**TO DO:** Copy out precisely the lines of the material that follows, beginning with the line containing "Preguntas frecuentes" and ending with its last line; exclude pictures.
Segment Start: EXERCISE INPUTS
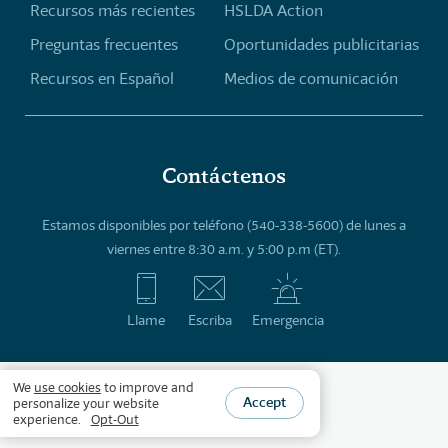
Recursos más recientes
HSLDA Action
Preguntas frecuentes
Oportunidades publicitarias
Recursos en Español
Medios de comunicación
Contáctenos
Estamos disponibles por teléfono (540-338-5600) de lunes a
viernes entre 8:30 a.m. y 5:00 p.m (ET).
Llame
Escriba
Emergencia
We
use cookies
to improve and
Accept
personalize your website
experience.
Opt-Out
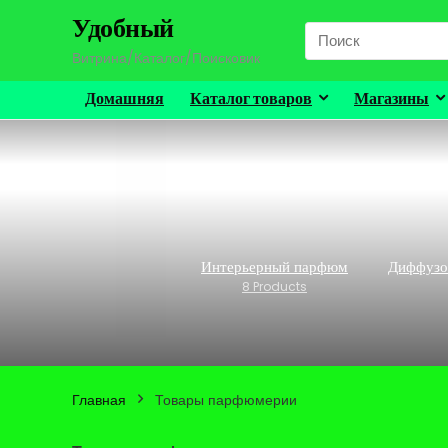
Удобный
Search
for:
Витрина/Каталог/Поисковик
Домашняя
Каталог товаров
Магазины
Интерьерный парфюм
Диффузо
8 Products
Главная
Товары парфюмерии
Segment End: EXERCISE INPUTS
**OUTPUT BELOW:**
Preguntas frecuentes
Oportunidades publicitarias
Recursos en Español
Medios de comunicación
Contáctenos
Estamos disponibles por teléfono (540-338-5600) de lunes a
viernes entre 8:30 a.m. y 5:00 p.m (ET).
Llame
Escriba
Emergencia
We
use cookies
to improve and
Accept
personalize your website
experience.
Opt-Out
Удобный
Search
for:
Витрина/Каталог/Поисковик
Домашняя
Каталог товаров
Магазины
Интерьерный парфюм
Диффузо
8 Products
Главная
Товары парфюмерии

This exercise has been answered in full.